Hog prices also began a steady decline as more and more people got into the business of confinement finishing, the confinement units became more massive and the market was inundated. Soon my father and his partners had gone from major pork producers to being small potatoes. And the packing houses the stopped buying our pigs unless Dad could manage to fill a semi trailer with perfectly sized 240 lb. pigs. A small shipment was just extra work for them.

You see, it is the basic law of supply and demand. Good prices meant lots of people got into the business of finishing pigs in confinement, which led to more pigs on the market, which drove prices lower. The largest producers could still make money because they were "efficient" while the smaller producers were forced to get bigger or get out.


And those neighbors who still raised pigs outdoors? They went out of business. You can’t raise a lot of pigs outdoors because of the logistics required. But the packing facilities would also dock the prices paid if the pigs were raised outdoors. Sometimes, they wouldn’t buy those pigs at all.

A pig raised outdoors is exposed to a natural world where life happens. Pigs like that aren’t “cookie cutter” pigs. They have led lives of random chance in the sun and the wind, and although they taste better and have better muscle tone from running around a pasture (and are arguably "happier"), they aren’t wanted by the mass market. They can’t be funneled into the machine of industry efficiently. Corporate meat packers want every pork chop from every pig to look exactly the same and be exactly the same size.

But as a result, the small feed stores and farm supply stores in the surrounding towns closed up shop. Farmers turned to growing corn and soy for the confinement units and bought seed and feed through the large seed companies where they could get the cheapest price. With less farm income flowing to the small businesses in small towns, people began to leave. Kids went to college and then on to where the jobs were, not back to run a family business or a farm.

My dad saw it coming and got out of the hog business entirely just as the market collapsed in the early 1990's. It was the end of an era that had begun with my great, great grandfather James Shipp Hogeland. There had been hogs on our farm since the late 1850's, and then there were no more. I graduated college and moved west, while my sisters too left the farm for better pastures.

So why did the article by Ms. Block interest me? In it I can picture the young farmer who is finishing those 25,000 pigs per year. He is trapped in that race to be the biggest and most “efficient.” Whether he admits it or not, he is part of a system that has decimated small businesses and towns across the midwest and southeast. He is on the hamster wheel in a system that removes more and more farmers from the land, replacing them with confinement building managers.

In essence, the farmers aren’t farmers anymore. No pigs are born on the farms, no pig sets foot on the farm’s land outside the confinement unit, the “farmer” has no control over what pigs he gets or where he gets them, what he feeds them or who he sells them to. Most importantly, he cannot control how much he sells them for (and today the price is lower than it has been in almost 10 years).
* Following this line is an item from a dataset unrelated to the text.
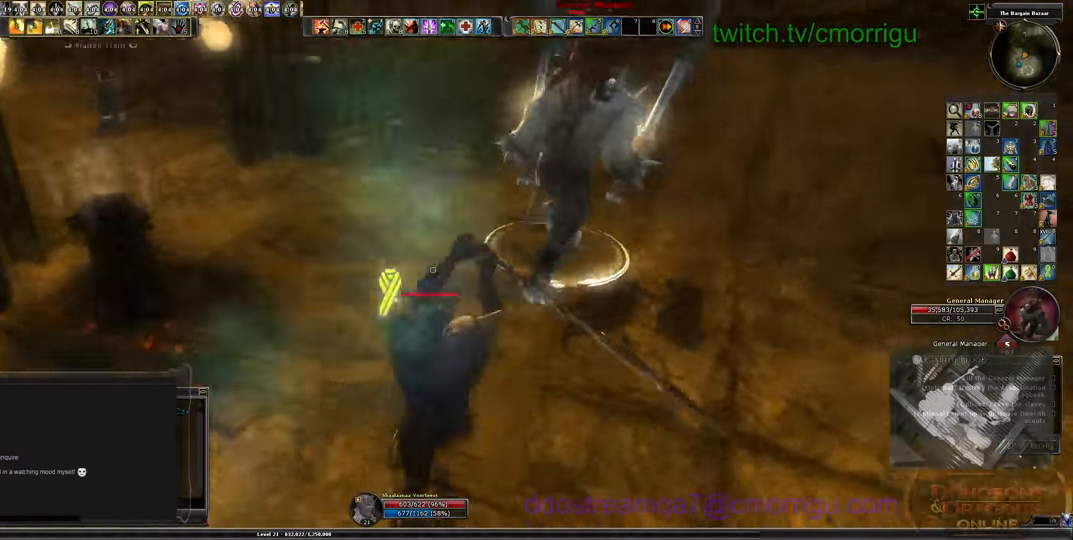
{"keys": ["1", "w"], "events": [[333, "d", "up"], [400, "1", "down"]]}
He does little to no business in local towns with local farm businesses, all dollars flow to the corporations that own the breeding stock, the pigs, the feed, the drugs and in the end, the farmers.
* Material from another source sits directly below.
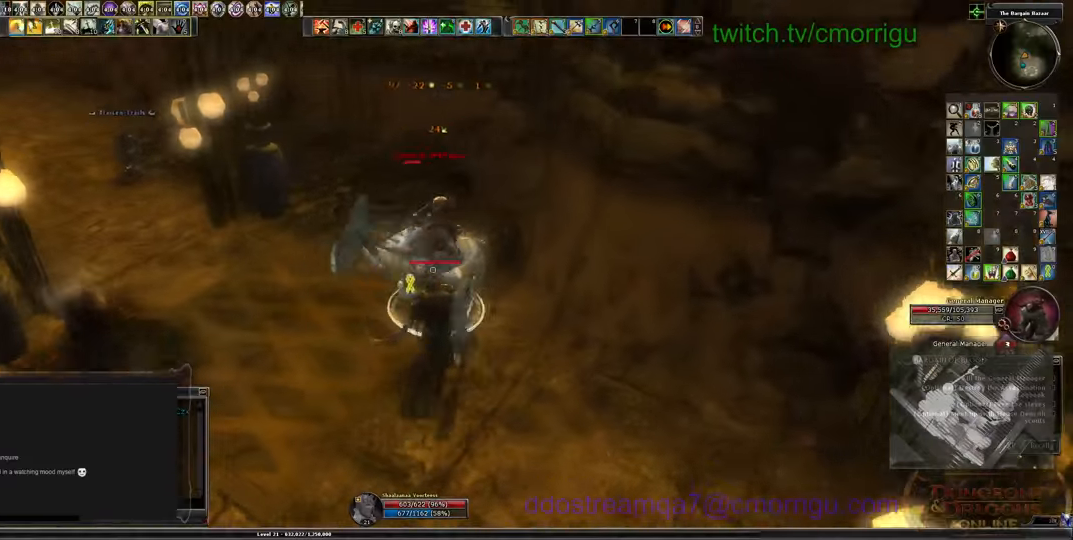
{"keys": ["a", "w"], "events": [[33, "1", "up"], [33, "a", "down"]]}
The only way to stop this that I can see is to stop eating so much meat. Don’t buy the .99 cent per pound, cookie-cutter pork chop. Find a local farmer who raises a few animals humanely and needs 8.50 per pound. Will it be financially painful and will you eat tasty meat less often? Yup. But small farmers like the one who raised your pork will be buying fencing products locally, seeds and feed supplements locally, sending their kids to school locally and buying shoes at the local shoe shop. It is a stone dropped in a farm pond that affects the entire community. And we will need more of them. If you want the top 1% in America to stop taking all the money, stop sending it to them. Buy from the little guy.

Let’s make America great again. Eat less meat. Eat better meat. Support your local small farmer.